Sen. Ben Nelson (D) poked fun at Rep. Jeff Fortenberry (R) and his fondness for dense charts by crunching a few numbers of his own during the weekly constituent breakfast. According to staffers present, Fortenberry had just wrapped up a mini-lecture on federal spending (the group of 4-H students from Cherry County, Neb., were no doubt already riveted), when Nelson announced he had another chart to show the crowd.
He then displayed his graphic, which depicted the “Follicle Distribution of the Nebraska Delegation.” According to the illustration, Nelson has the biggest share of anyone in the five-man group, 30 percent, followed closely by the thick-tressed Fortenberry, at 25 percent, and the not-too-threadbare Republican Sen. Chuck Hagel and Rep. Lee Terry (R) — who each represent 20 percent of the follicle count.
Poor freshman Republican Rep. Adrian Smith, though, accounted for only a paltry 5 percent of the delegation’s combined locks.
“Like Fortenberry’s charts, mine shows that there are deficits in some areas and surpluses in some areas,” Nelson informed the giggling crowd. “I’ll leave it to you to figure out where the deficits and surpluses are.” He then introduced Smith, saying he would have the chance to “explain his share of the follicle wealth.”
Smith told the breakfast group he wasn’t sure what the study was based on, to which Fortenberry shouted, “Self-evident!” Smith then bemoaned having colleagues in “the hair club” — referring to the lush-locked trio of Terry, Nelson and Fortenberry.
When Nelson later got up to close the breakfast, he said he thought the group had been pretty nice to Smith, considering he’s the newcomer to the delegation, but that morning was Smith’s “baptism.”
Pen Pals.
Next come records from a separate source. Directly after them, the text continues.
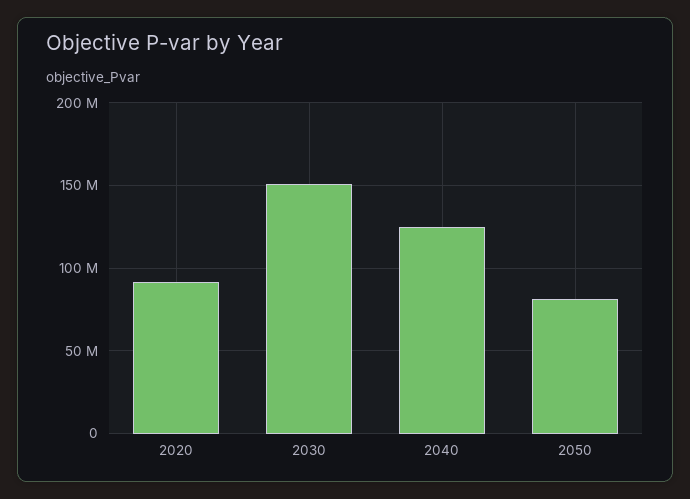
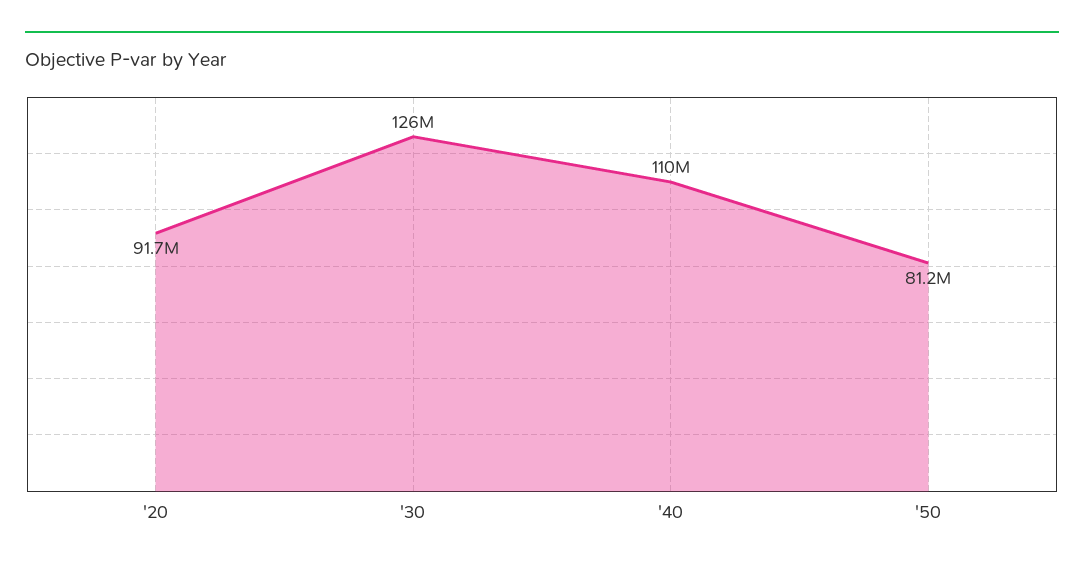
  {
    "2020": 91700000,
-   "2030": 150000000,
+   "2030": 126000000,
-   "2040": 125000000,
+   "2040": 110000000,
    "2050": 81200000
  }

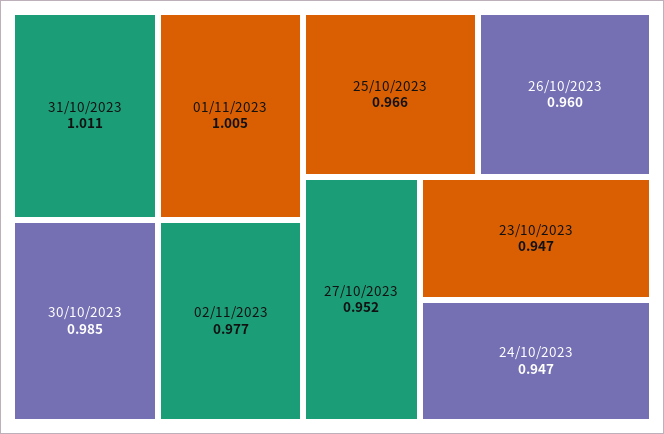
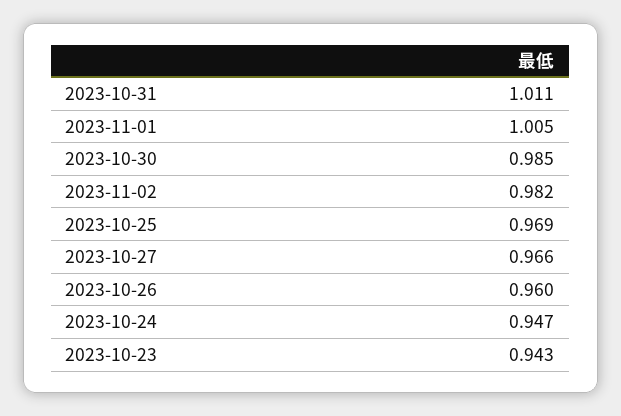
  {
    "31/10/2023": 1.011,
    "01/11/2023": 1.005,
    "30/10/2023": 0.985,
-   "02/11/2023": 0.977,
+   "02/11/2023": 0.982,
-   "25/10/2023": 0.966,
+   "25/10/2023": 0.969,
    "26/10/2023": 0.96,
-   "27/10/2023": 0.952,
+   "27/10/2023": 0.966,
-   "23/10/2023": 0.947,
+   "23/10/2023": 0.943,
    "24/10/2023": 0.947
  }

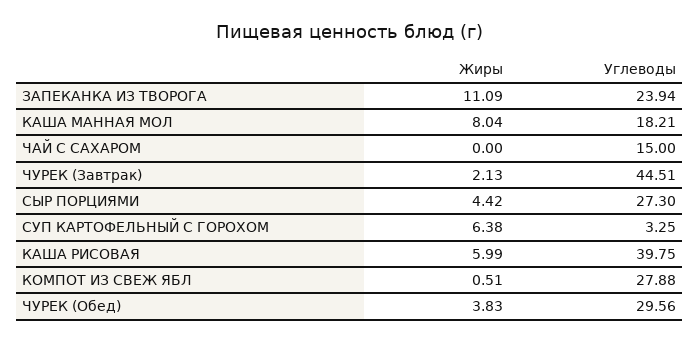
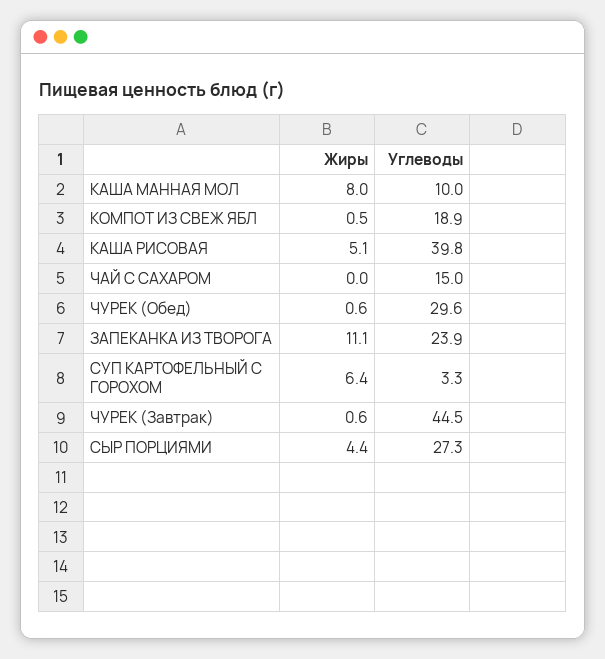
  {
    "Жиры": {
      "ЗАПЕКАНКА ИЗ ТВОРОГА": 11.09,
      "КАША МАННАЯ МОЛ": 8.04,
      "ЧАЙ С САХАРОМ": 0,
-     "ЧУРЕК (Завтрак)": 2.13,
+     "ЧУРЕК (Завтрак)": 0.6,
      "СЫР ПОРЦИЯМИ": 4.42,
      "СУП КАРТОФЕЛЬНЫЙ С ГОРОХОМ": 6.38,
-     "КАША РИСОВАЯ": 5.99,
+     "КАША РИСОВАЯ": 5.1,
      "КОМПОТ ИЗ СВЕЖ ЯБЛ": 0.51,
-     "ЧУРЕК (Обед)": 3.83
+     "ЧУРЕК (Обед)": 0.6
    },
    "Углеводы": {
      "ЗАПЕКАНКА ИЗ ТВОРОГА": 23.94,
-     "КАША МАННАЯ МОЛ": 18.21,
+     "КАША МАННАЯ МОЛ": 10,
      "ЧАЙ С САХАРОМ": 15,
      "ЧУРЕК (Завтрак)": 44.51,
      "СЫР ПОРЦИЯМИ": 27.3,
      "СУП КАРТОФЕЛЬНЫЙ С ГОРОХОМ": 3.25,
      "КАША РИСОВАЯ": 39.75,
-     "КОМПОТ ИЗ СВЕЖ ЯБЛ": 27.88,
+     "КОМПОТ ИЗ СВЕЖ ЯБЛ": 18.9,
      "ЧУРЕК (Обед)": 29.56
    }
  }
Steven Griles may be facing jail time for his role in helping disgraced lobbyist Jack Abramoff, but at least he’s got a few friends speaking up on his behalf. Among the letters submitted to the judge overseeing the former Interior Department official’s case seeking a lenient sentencing are votes of confidence from Rep. Barbara Cubin (R-Wyo.); former Rep. Butch Otter (R-Idaho), who’s now governor of the Gem State; Griles’ old boss, former Interior Secretary Gale Norton; and aspiring Sen. Tom Sansonetti (R), the ex-Justice Department attorney seeking the seat of the late Sen. Craig Thomas (R-Wyo.), according to court documents.
Sansonetti tells of a decades-long friendship that began when the two men served in the Reagan administration. He says it was he who introduced Griles and Norton when he was the head of the Bush-Cheney transition team. Cubin calls him “a good friend and a trusted resource” and asks for a community service sentence for Griles. Norton, too, has kind words for her former deputy. “The reality of Steven Griles is in many ways different from the public perception,” she said in the letter, praising their working relationship. “Many men would have had difficulty working with a woman as a superior, particularly someone he had once outranked.”
Since they clearly like writing letters, maybe the Griles-backers will be his pen pals if he does end up inside.